SHORT PROBLEM:
Change "scientific name" to "taxon name" in the data from the line with "elevation (m): 1158" up to and including the line with "name author: Linden ex A. Braun", and give back only those lines with nothing else altered.

DATA PROVIDED:
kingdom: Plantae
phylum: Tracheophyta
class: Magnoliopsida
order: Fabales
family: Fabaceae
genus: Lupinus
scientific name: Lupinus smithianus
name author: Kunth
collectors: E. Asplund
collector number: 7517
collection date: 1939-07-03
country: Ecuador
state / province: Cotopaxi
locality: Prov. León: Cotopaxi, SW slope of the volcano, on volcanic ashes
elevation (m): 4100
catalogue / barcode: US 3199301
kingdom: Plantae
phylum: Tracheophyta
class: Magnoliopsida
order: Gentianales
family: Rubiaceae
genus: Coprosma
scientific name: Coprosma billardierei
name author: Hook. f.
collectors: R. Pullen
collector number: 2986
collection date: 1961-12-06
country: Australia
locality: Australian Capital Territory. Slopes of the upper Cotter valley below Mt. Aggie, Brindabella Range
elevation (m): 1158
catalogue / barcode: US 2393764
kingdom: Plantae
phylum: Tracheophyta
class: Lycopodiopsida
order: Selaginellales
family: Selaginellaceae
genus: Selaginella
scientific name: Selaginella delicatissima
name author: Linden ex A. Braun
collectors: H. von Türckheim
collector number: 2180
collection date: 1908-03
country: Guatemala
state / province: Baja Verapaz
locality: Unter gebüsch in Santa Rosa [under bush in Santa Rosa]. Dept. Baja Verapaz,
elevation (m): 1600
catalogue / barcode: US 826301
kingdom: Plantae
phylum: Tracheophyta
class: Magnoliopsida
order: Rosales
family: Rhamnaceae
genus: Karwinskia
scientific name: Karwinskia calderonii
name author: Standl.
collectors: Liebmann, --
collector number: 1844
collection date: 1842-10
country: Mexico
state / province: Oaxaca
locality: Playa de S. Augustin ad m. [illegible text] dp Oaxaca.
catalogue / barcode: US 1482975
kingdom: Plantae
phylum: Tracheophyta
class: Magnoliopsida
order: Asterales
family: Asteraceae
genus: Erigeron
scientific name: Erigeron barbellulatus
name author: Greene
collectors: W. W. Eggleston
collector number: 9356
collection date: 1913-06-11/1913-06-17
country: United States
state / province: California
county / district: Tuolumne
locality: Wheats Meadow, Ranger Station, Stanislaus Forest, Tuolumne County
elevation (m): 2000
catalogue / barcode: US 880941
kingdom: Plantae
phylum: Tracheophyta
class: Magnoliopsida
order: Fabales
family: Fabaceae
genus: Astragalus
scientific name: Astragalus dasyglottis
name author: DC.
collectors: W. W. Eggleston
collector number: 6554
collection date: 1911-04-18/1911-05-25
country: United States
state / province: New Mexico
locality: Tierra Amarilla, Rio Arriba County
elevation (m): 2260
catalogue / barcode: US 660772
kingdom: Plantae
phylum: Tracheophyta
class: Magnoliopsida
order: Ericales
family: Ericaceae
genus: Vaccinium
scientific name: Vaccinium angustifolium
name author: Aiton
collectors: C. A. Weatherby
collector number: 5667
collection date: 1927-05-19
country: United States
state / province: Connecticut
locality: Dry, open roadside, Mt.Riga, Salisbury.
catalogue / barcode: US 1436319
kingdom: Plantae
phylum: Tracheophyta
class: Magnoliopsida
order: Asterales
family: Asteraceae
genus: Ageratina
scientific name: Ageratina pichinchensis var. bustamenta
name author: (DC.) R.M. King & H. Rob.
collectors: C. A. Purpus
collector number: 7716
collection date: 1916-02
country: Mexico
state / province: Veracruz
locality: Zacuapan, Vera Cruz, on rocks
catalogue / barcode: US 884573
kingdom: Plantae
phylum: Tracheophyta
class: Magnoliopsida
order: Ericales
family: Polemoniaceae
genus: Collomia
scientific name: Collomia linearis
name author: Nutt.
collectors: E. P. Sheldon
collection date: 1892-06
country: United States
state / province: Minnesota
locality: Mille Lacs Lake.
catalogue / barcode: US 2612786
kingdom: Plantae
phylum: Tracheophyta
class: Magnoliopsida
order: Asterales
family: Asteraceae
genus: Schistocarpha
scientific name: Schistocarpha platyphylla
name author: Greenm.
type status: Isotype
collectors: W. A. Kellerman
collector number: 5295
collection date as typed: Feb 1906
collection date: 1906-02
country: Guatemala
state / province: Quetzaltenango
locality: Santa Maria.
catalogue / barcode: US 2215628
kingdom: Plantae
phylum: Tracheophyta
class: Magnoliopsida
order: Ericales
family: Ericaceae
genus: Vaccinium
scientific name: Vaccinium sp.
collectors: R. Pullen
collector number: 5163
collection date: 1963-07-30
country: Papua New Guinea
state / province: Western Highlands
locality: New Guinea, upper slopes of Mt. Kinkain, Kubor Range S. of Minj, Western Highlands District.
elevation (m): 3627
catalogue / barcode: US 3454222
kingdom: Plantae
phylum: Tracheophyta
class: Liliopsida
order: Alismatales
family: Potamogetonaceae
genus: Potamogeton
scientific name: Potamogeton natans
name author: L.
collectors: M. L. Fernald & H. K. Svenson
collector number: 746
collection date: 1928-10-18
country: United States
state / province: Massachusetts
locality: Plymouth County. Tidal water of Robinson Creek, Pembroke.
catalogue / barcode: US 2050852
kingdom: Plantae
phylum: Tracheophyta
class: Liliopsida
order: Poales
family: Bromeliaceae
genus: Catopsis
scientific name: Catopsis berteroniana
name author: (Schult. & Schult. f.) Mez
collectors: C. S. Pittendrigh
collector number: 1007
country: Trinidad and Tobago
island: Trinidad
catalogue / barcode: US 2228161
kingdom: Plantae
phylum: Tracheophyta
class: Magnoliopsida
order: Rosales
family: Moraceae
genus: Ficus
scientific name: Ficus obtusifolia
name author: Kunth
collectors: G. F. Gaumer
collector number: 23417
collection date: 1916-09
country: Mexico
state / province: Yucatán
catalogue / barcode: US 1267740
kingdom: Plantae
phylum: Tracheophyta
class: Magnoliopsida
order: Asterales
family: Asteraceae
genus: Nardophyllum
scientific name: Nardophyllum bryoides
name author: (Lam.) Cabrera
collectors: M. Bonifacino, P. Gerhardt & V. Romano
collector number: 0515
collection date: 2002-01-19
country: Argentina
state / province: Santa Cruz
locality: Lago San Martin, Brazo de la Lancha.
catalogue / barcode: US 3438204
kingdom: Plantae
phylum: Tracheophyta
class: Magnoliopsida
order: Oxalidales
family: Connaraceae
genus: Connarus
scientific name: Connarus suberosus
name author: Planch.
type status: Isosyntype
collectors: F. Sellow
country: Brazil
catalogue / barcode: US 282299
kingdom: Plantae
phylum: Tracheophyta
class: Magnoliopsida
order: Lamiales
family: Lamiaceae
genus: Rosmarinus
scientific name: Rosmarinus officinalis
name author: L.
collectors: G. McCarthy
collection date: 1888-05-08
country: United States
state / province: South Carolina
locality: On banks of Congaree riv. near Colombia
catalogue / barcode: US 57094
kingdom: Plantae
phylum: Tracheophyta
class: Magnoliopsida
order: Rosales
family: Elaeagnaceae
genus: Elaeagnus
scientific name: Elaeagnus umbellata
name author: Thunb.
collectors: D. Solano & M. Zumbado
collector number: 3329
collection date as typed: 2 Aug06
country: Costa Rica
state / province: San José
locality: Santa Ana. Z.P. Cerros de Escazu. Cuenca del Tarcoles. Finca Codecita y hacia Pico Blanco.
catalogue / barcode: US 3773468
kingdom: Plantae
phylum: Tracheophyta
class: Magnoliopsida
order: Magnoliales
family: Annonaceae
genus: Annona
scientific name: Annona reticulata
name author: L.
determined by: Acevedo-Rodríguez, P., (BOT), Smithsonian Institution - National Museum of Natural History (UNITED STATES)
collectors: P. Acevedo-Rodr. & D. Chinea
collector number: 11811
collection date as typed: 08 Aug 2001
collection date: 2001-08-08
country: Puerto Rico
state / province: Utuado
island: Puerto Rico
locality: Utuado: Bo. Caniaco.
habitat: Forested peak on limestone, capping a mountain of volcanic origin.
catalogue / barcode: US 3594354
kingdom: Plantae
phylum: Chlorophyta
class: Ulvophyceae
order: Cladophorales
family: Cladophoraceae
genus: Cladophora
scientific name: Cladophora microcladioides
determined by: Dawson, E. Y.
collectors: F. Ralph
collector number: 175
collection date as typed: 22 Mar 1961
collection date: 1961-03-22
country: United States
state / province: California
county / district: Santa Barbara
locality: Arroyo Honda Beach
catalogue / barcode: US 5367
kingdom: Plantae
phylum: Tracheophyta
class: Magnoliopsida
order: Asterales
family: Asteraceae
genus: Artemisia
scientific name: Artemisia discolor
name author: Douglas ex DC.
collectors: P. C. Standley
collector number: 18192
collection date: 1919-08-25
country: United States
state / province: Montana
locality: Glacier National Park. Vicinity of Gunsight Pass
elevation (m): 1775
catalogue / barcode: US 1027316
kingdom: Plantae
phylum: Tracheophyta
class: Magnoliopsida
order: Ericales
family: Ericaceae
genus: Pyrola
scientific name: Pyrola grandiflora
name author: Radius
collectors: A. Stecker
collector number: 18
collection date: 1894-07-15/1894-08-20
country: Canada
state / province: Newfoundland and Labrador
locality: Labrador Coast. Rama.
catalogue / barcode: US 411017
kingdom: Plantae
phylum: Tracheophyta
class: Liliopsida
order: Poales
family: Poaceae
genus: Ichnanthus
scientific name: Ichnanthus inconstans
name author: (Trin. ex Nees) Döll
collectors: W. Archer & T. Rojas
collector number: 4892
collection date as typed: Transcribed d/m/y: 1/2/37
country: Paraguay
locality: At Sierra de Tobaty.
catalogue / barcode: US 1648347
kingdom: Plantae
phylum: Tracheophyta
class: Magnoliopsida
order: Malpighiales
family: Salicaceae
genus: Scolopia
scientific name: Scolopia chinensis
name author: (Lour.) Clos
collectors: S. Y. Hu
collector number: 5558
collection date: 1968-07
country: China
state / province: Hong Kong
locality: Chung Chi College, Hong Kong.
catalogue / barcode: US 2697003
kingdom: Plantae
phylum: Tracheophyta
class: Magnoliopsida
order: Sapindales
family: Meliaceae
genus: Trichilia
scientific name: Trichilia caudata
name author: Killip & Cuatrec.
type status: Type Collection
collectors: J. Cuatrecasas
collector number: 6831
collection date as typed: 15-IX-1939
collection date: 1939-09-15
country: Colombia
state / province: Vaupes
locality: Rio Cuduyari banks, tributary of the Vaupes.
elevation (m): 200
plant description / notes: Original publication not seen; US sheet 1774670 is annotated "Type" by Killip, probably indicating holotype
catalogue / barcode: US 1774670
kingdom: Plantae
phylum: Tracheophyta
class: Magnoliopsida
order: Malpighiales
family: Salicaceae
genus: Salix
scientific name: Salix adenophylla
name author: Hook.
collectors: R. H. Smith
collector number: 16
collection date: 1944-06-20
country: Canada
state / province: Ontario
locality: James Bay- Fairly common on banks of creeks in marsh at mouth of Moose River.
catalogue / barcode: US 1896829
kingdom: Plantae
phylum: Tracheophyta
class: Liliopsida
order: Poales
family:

ANSWER IN FULL:
elevation (m): 1158
catalogue / barcode: US 2393764
kingdom: Plantae
phylum: Tracheophyta
class: Lycopodiopsida
order: Selaginellales
family: Selaginellaceae
genus: Selaginella
taxon name: Selaginella delicatissima
name author: Linden ex A. Braun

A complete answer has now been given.